Find the locus of a point, sum of whose distances from $(c, 0)$ and $(-c, 0)$ is constant and greater than $2c$

Question

Find the locus of a point, sum of whose distances from $(c, 0)$ and $(-c, 0)$ is constant and greater than $2c$.
Try
Let the point be $(h, k)$. Then by given condition
$\sqrt {(h-c) ^2+k^2} + \sqrt {(h+c) ^2 +k^2} = 2c + \alpha$, where $2c +\alpha$ is a constant. We consider $2c+\alpha$ because given that the sum is a constant greater than $2c$.So $\alpha \in \Bbb {R^+} $.
After this stage I have squared this equation to make it free of square root but unable to determine the locus.
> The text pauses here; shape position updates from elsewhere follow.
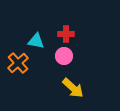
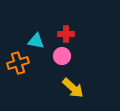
pink circle: moved 2 px left
orange cross: rotated 25 degrees clockwise
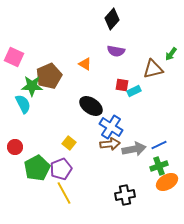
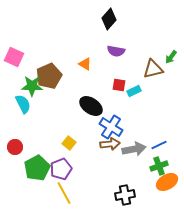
black diamond: moved 3 px left
green arrow: moved 3 px down
red square: moved 3 px left
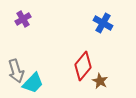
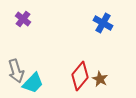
purple cross: rotated 21 degrees counterclockwise
red diamond: moved 3 px left, 10 px down
brown star: moved 2 px up
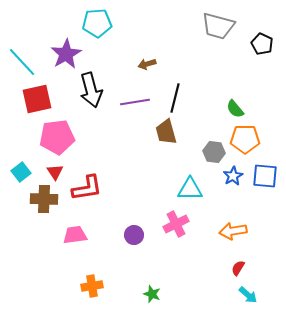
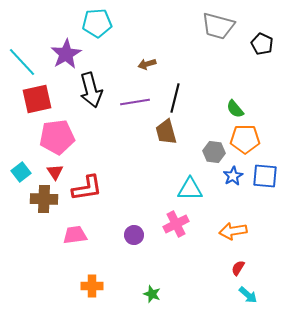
orange cross: rotated 10 degrees clockwise
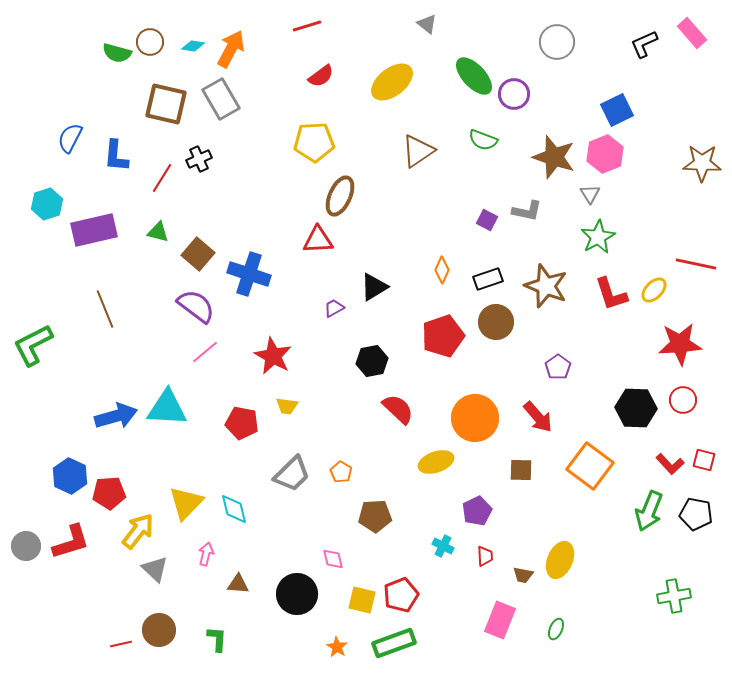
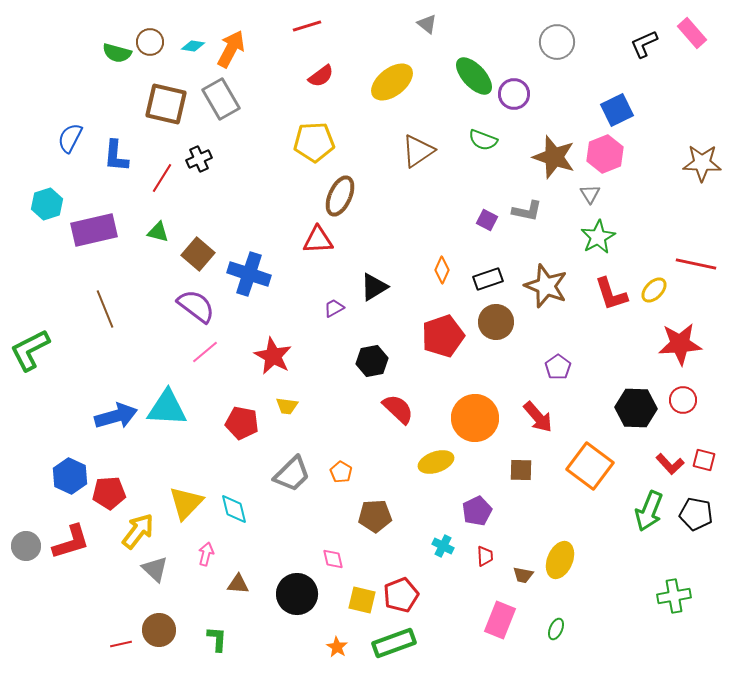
green L-shape at (33, 345): moved 3 px left, 5 px down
Please help and thanks in advance.

Answer 1

Yeah, basically it s ellipse.. Let $2a=2c+\alpha$ then we can derive the standatd ellipse equation from it. The trick to deal with the sqrt is to square twice.
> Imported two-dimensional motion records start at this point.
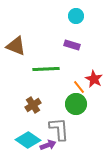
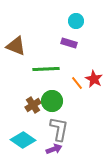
cyan circle: moved 5 px down
purple rectangle: moved 3 px left, 2 px up
orange line: moved 2 px left, 4 px up
green circle: moved 24 px left, 3 px up
gray L-shape: rotated 15 degrees clockwise
cyan diamond: moved 5 px left
purple arrow: moved 6 px right, 4 px down
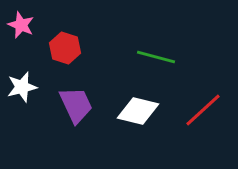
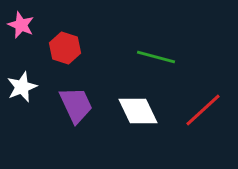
white star: rotated 8 degrees counterclockwise
white diamond: rotated 51 degrees clockwise
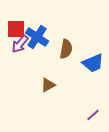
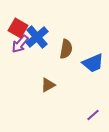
red square: moved 2 px right, 1 px up; rotated 30 degrees clockwise
blue cross: rotated 15 degrees clockwise
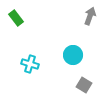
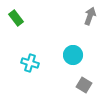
cyan cross: moved 1 px up
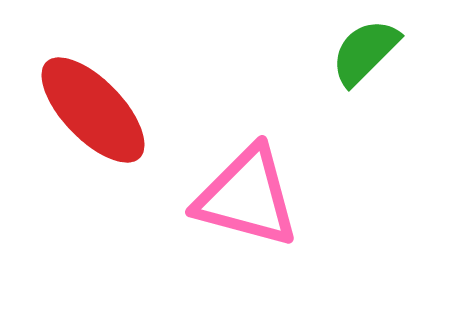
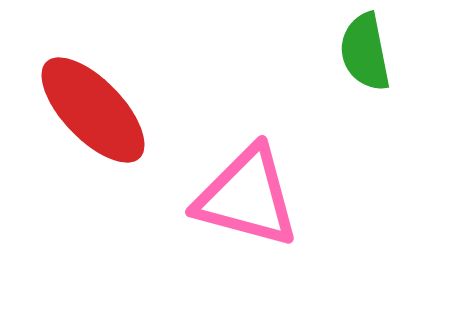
green semicircle: rotated 56 degrees counterclockwise
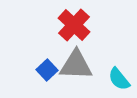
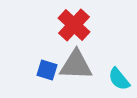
blue square: rotated 30 degrees counterclockwise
$$ \sqrt {(x-c) ^2+y^2} + \sqrt {(x+c) ^2 +y^2} = 2c + \alpha := 2a\\ \sqrt {x^2+y^2+c^2-2cx} + \sqrt {x^2+y^2+c^2+2cx} = 2a $$ Let $A=x^2+y^2+c^2$ Square once $$ A-2cx+A+2cx+2\sqrt{A^2-4c^2x^2}=4a^2\\ 2a^2-A=\sqrt{A^2-4c^2x^2}\\ A^2-4a^2A+4a^4=A^2-4c^2x^2 $$ Then you get the ellipse equation $$ a^4=a^2A-c^2x^2\\ a^2(a^2-c^2)=(a^2-c^2)x^2+a^2y^2\\ 1=\frac{x^2}{a^2}+\frac{y^2}{a^2-c^2}\\ $$